Great Leadership Requires Inspiration

Leadership Concept

Dr. Purushothaman
December 17, 2013


Look To The Past, Present, And Future For An Inspiring Recharge

If you want to be a more inspirational leader, as do most of my clients, you have to be an inspired person. There's no way around it. I've worked with leaders who've come to me with a goal of being more inspirational, and I always ask them why they've set that as a goal. In the case of the leader who's been told by superiors that they need to become inspirational, or by subordinates that they just aren't inspiring, I advise that it's a goal that can't be achieved in a business-as-usual way. You have to focus inward, and find personal inspiration, before you can turn on the passion in others.

It's made me sad, over the years, to see so many promising young leaders (and business owners) who just don't seem to have any passion - for anything. They're all very good at what they do... but by the time they get to me (or any number of my fellow executive coaches), they've come to a point in their lives and careers where they're just not into it. And the first thing they want me to tell them is how they can find their passion.

You can guess how this conversation proceeds: I have to remind them that no one else can tell them what to be passionate about, or how. But I can give them a few ideas about where to look for their own personal inspiration. If you are looking for inspiration, here are three places to start: your past, your present, and your future. But it's not so much where you look, but how, that will make the difference.

Take a look at the past week, month, year, and decade in your life and career. But don't allow yourself to see the defeats. Instead, if you want to find inspiration, focus on the many dragons you've slain. Don't count up your routine accomplishments - don't be distracted by claiming victory for the things anyone could've achieved just by showing up. Don't focus on the easy stuff. Instead, look at the things you've done that you never dreamed you could've. Focus on the challenges you faced which, at the front end, looked like fire-breathing dragons that would've devoured the stoutest hero. Then take an inventory of the dragon blood on your personal sword, and of the dragon heads mounted on your personal wall. You're a dragon slayer! No dragon's devoured you yet. And that ought to give you some self-confidence, at least, and possibly some inspiration.

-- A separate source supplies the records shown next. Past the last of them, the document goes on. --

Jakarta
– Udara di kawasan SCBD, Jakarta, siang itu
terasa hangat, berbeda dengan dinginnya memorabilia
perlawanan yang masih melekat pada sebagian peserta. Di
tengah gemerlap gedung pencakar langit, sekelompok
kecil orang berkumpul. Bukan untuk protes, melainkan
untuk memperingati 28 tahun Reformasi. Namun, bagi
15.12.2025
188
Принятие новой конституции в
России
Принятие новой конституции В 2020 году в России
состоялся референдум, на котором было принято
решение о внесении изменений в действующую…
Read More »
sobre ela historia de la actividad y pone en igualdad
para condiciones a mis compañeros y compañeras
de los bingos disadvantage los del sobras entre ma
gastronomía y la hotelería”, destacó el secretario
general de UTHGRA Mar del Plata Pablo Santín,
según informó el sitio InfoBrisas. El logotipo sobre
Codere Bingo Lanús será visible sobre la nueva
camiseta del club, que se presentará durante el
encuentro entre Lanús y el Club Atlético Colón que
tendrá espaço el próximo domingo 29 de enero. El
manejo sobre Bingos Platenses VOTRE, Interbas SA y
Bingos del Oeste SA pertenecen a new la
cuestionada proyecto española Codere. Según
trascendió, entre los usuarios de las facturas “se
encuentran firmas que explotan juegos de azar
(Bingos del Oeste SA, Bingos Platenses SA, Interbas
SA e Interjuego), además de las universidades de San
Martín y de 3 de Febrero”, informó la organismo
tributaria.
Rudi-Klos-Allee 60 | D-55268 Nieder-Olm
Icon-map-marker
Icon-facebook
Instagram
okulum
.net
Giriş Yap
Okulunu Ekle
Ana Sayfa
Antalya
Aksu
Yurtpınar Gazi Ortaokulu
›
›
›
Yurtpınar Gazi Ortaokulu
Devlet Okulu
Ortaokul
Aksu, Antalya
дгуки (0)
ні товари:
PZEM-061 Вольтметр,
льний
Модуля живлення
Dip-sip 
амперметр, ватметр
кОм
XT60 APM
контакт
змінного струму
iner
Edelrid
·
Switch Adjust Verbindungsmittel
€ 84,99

Look around at your life today. But don't focus on the problems you still have to solve, or the routine leaky toilets that make you heave a deep sigh. Look at how blessed you are! Remember how tough life is for others. Don't listen to envy-mongerers who wield class warfare as a political weapon, and who'd have you believe you're part of a "99 percent" who've been ill-used by the rich one-percent. If you're an American, or even one of my readers in many of the other well-off "Western" nations, realize that YOU are part of the luckiest one percent on the planet. Things are tougher now than they were in the past, and tougher than we might make them in the future... but things are far easier for you and me than they are for millions of others around the globe. You have a lot to be thankful for... focus on that, and find inspiration in your life as it is today.

Finally, close your eyes for a few minutes and imagine an inspiring life ahead. Cast yourself into the future, three or four years from now, and ask yourself what you're doing to keep your own flame burning... and to ignite passion and inspiration in others. What delightful things await you? To what do you have to look forward? Why can't you have the inspiring future for which you were created?

Do these things, and do them with a serious and open mind, and see if you don't ignite or rekindle at least a little passion and inspiration inside yourself. And if you do, see if that doesn't make you get some new feedback... about how you're starting to be seen as an inspirational leader, and someone to whom others look for a positive boost in their outlook and performance.